Das Wichtigste in Kürze
- In der Schweiz werden jedes Jahr drei Millionen männliche Küken gleich nach dem Schlüpfen getötet.
- Als Männchen legen sie keine Eier und sind zur Mast ungeeignet. Das macht sie in der Legehennen-Industrie wertlos.
- Entwickler einer Technik, die das sinnlose Töten beenden könnte, sprechen jetzt vom Durchbruch.
- Die Schweizer Eier-Branche gibt sich zurückhaltend optimistisch, will aber vorerst abwarten.
Ein Gestell mit Eiern in der Filiale des deutschen Lebensmittel-Händlers Rewe in Berlin. Von hier aus will Agrar-Ökonom Ludger Breloh die Eier-Produktion revolutionieren, vielleicht sogar weltweit. Seine Firma Seleggt entwickelte ein Verfahren, mit dem das Geschlecht von Küken im Brutei festgestellt werden kann.
Das Problem: Bei der Zucht von Legehennen sind Männchen nutzlos, denn sie legen keine Eier und setzen kaum Fleisch an. In Brütereien werden männliche Küken gleich nach dem Schlüpfen mit CO2 vergast – in der Schweiz rund drei Millionen pro Jahr. Ein Teil davon kann als Tierfutter in Zoohandlungen verwendet werden, aber es bleibt dabei: Brütereien lassen Leben entstehen, um es gleich wieder auszulöschen.
Die Lösung: Geschlechtsbestimmung im Brutei
Seit Jahren suchen weltweit Forscherteams nach einer Methode, um das Geschlecht schon im Brutei feststellen zu können. Die Krux: Das Verfahren muss auch in der Massenproduktion mit vertretbarem Aufwand anwendbar sein.

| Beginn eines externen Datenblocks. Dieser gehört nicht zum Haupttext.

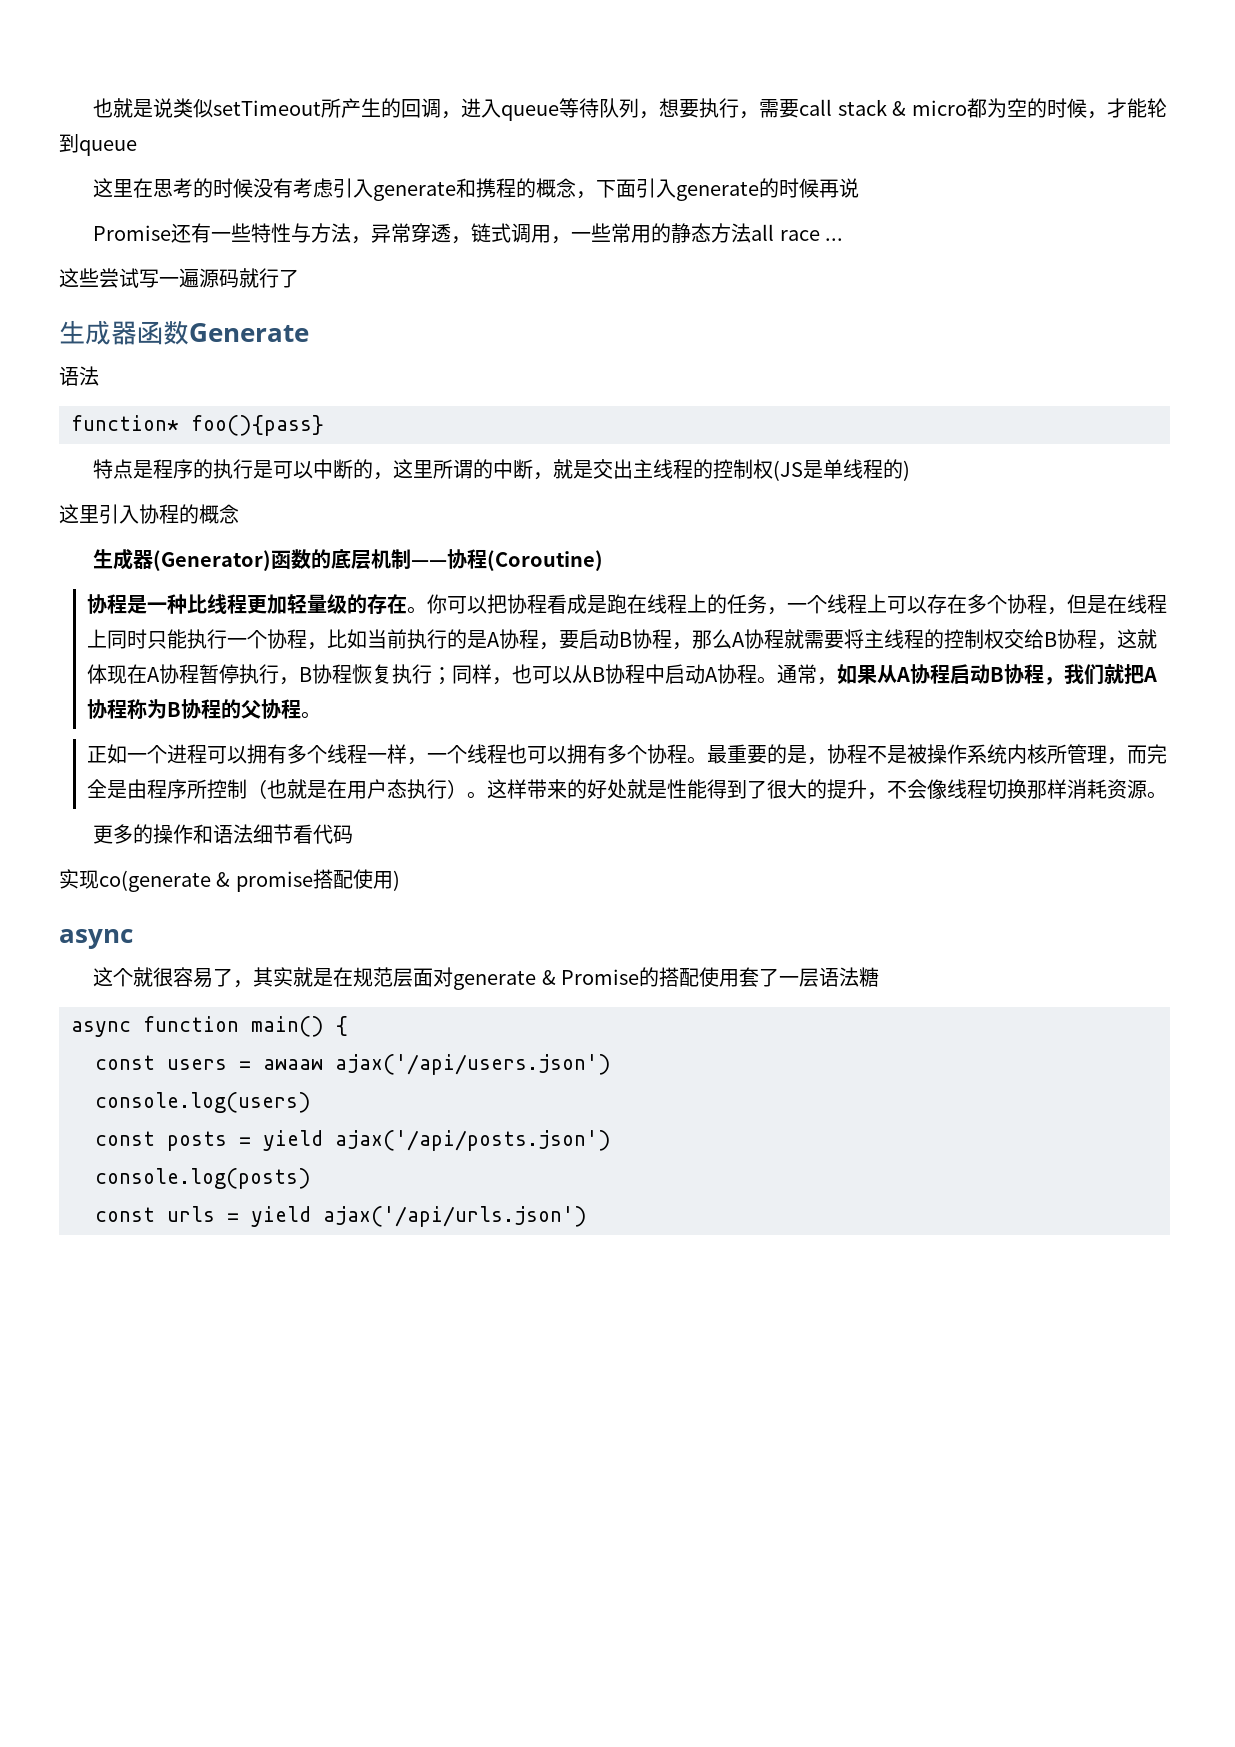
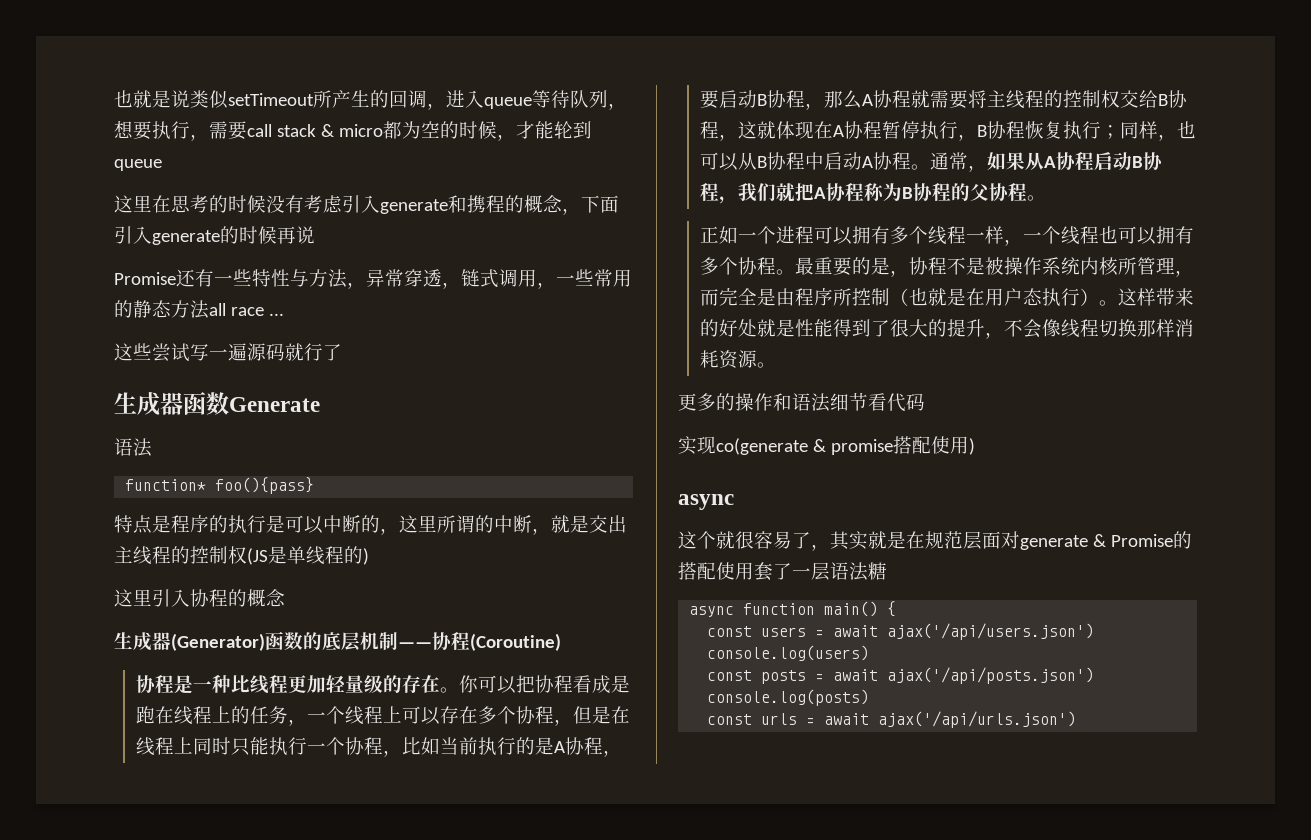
[263,1059,323,1070] awaaw -> [833,625,879,637] await
[263,1130,323,1151] yield -> [833,669,879,681] await
[251,1206,311,1227] yield -> [824,713,870,725] await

Ludger Brelohs Seleggt-Methode scheint nun in diesem Wettlauf die Nase vorn zu haben: Eier von Hennen, deren Brüder nicht gleich nach der Geburt sterben mussten, sondern schon im Ei aussortiert wurden, stehen in 380 Rewe- und Penny-Filialen zum Verkauf.
Hormone im Embryoharn
So funktionierts: Ein feiner Laserstrahl brennt in jedes Brutei ein winziges Loch, aus dem mit einer Pipette ein Tröpfchen Embryoharn abgesaugt wird. Darin bestimmen Fachleute ein geschlechtsspezifisches Hormon und unterscheiden so männliche von weiblichen Bruteiern.
Man sei zwar noch nicht so weit, um die Branche vom Kükentöten zu befreien, sagt Ludger Breloh. Aber: «Wir können heute sukzessive mit unseren Küken neue Herden aufstallen.» Nächstes Jahr soll das Verfahren so weit automatisiert sein, dass weitere Brütereien damit ausgerüstet werden können.
Schweizer Eierbranche bleibt zurückhaltend
Die Seleggt-Methode hat einen grossen Schwachpunkt: Die Geschlechtsbestimmung ist erst am achten Bruttag mit hoher Treffersicherheit möglich. Das ist manchen Fachleuten zu spät, denn zu diesem Zeitpunkt ist ein Hühnerembryo schon weit entwickelt.
Die Schweizer Eierbranche hält sich noch bedeckt. Daniel Würgler vom Branchenverband Gallo-Suisse sagt, die Methode töne vielversprechend. Weil sie jedoch noch nicht flächendeckend im Markt eingesetzt werden könne, wolle man mit einem Urteil und einem Entscheid noch zuwarten. Er fügt an: «Der Konsument kann bereits heute Eier kaufen von Hennen, deren Bruder nicht gestorben ist, etwa vom Projekt ‹Henne und Hahn› oder von ‹Zweinutzungshühnern›, wo die Weibchen Eier legen und die Männchen gemästet werden.» Doch dies sind Nischenprodukte und sie werden es wohl bleiben.
Ludger Breloh ist überzeugt, dass seine Seleggt-Methode für die Massenproduktion ein grosser Fortschritt ist: «Es ist alle Male eine bessere Lösung, am achten Tag Eier auszusortieren, den Brutprozess bei den männlichen Küken zu beenden, als dieses Leben entstehen zu lassen, um es gleich am ersten Tag zu töten.» Falls sich die Marktpartner in der Schweiz irgendwann entscheiden: Er stehe bereit.